Google CFO Patrick Pichette acknowledged concerns about the Motorola Mobility acquisition at the Morgan Stanley Technology Conference in February. The Motorola Mobility products released after Google acquired the company were “not really to the standards that what Google would say is wow — innovative, transformative,” he said.

“We’ve inherited 18 months of pipeline that we actually have to drain right now, while we’re actually building the next wave of innovation and product lines,” he said. “We have to go through this transition. These are not easy transitions.”

Still, there is some hope for the company. News of a so-called X-Phone built by Motorola Mobility broke in December, and the Wall Street Journal claimed that the device would be released this year. This is the first Motorola Mobility-built device that Google is said to have put its weight behind, and it, along with the X-Tablet, could signal a change in Google’s perception of the flailing hardware division.

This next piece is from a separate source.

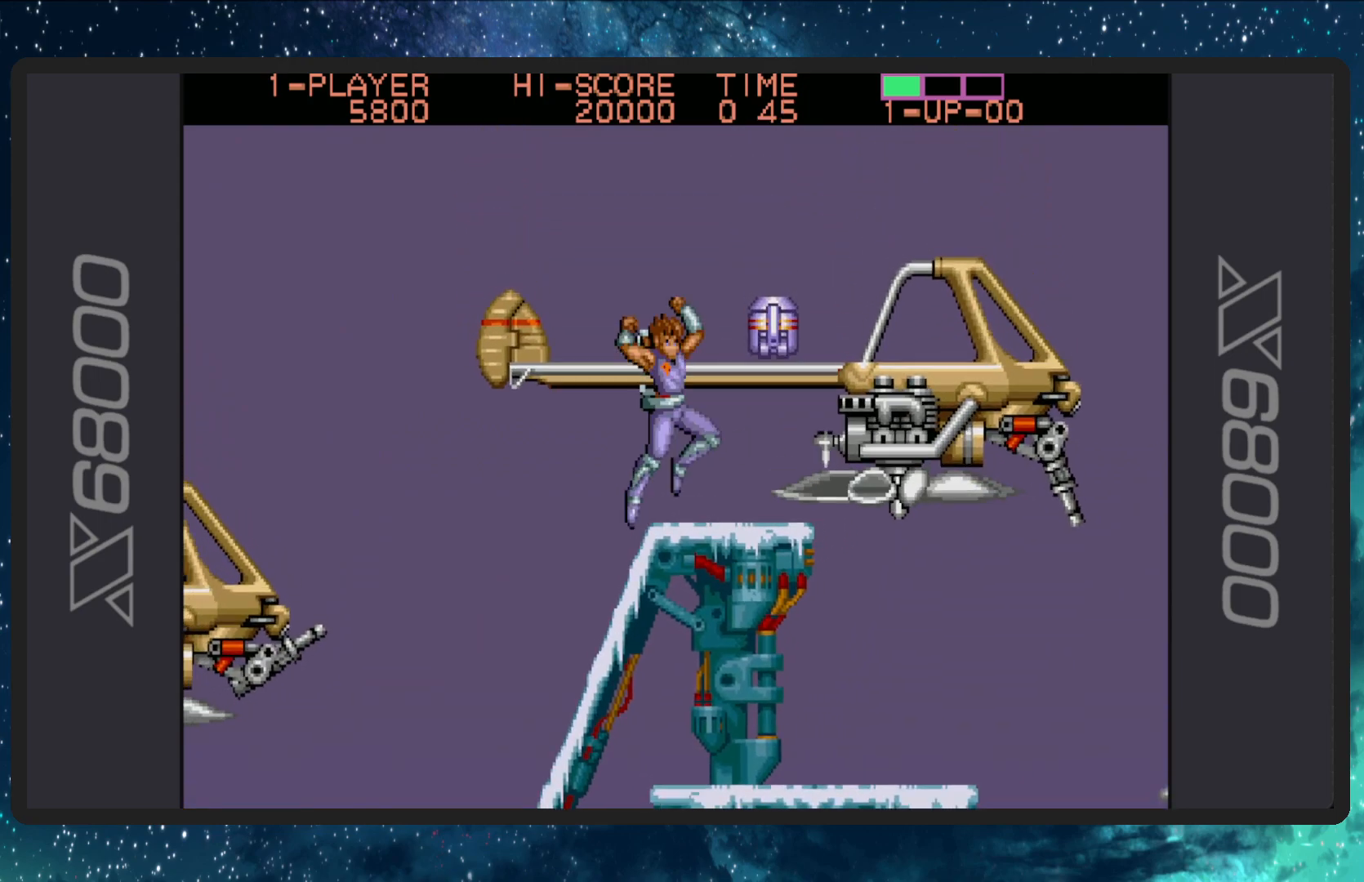
{"buttons": [], "events": [[150, "DPAD_RIGHT", "down"], [167, "A", "up"], [284, "DPAD_RIGHT", "up"]]}
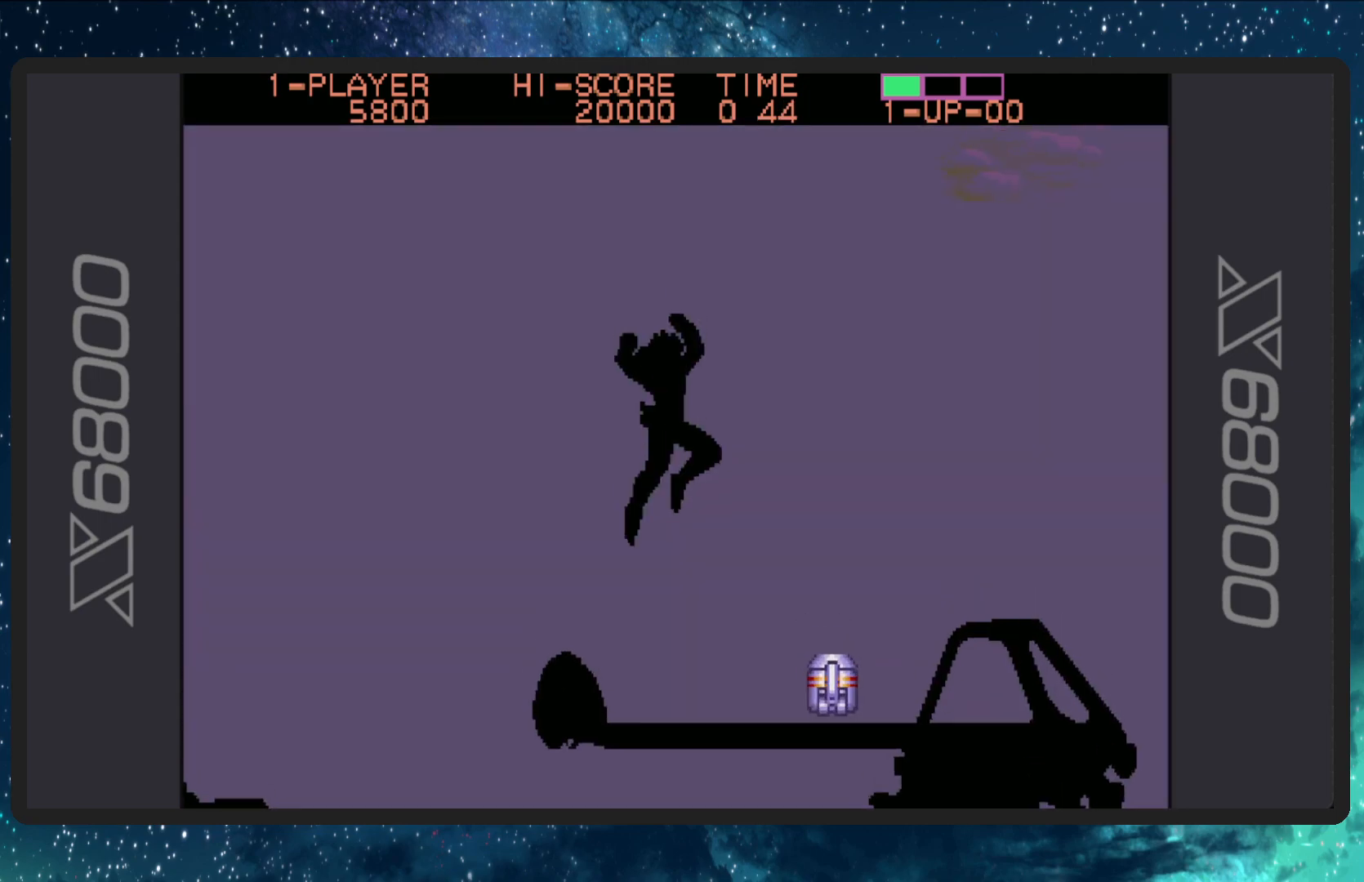
{"buttons": ["DPAD_RIGHT"], "events": [[84, "DPAD_RIGHT", "down"]]}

Then there’s the Wall Street Journal’s last note on this morning’s report, which says that

Google executives have referred to Motorola as an insurance policy in case Google loses control of Android to Samsung, which has commanded a growing share of the Android-based device market, according to people familiar with the matter. In such an event, Google would pour more of its resources into Motorola and could potentially integrate it with the Android software unit, these people said. A Motorola spokesman declined to comment.

This is markedly different from Google’s public declarations of peace and love for Android OEMs, and likely what the tech press and investors have been waiting to hear since the Motorola Mobility acquisition was announced. Samsung has become the dominant player in the Android market, with analyst Horace Dediu writing that Samsung is “the only Android profit engine.

Google has taken its time with Motorola Mobility. But all of these reports, from the X-Phone and the “Motorola as insurance policy” thinking to all of the layoffs and Pichette’s comments about the Motorola Mobility product pipeline failing to meet Google’s standards, might indicate a future where Motorola Mobility is treated less like a tool or separate company and more like a part of Google.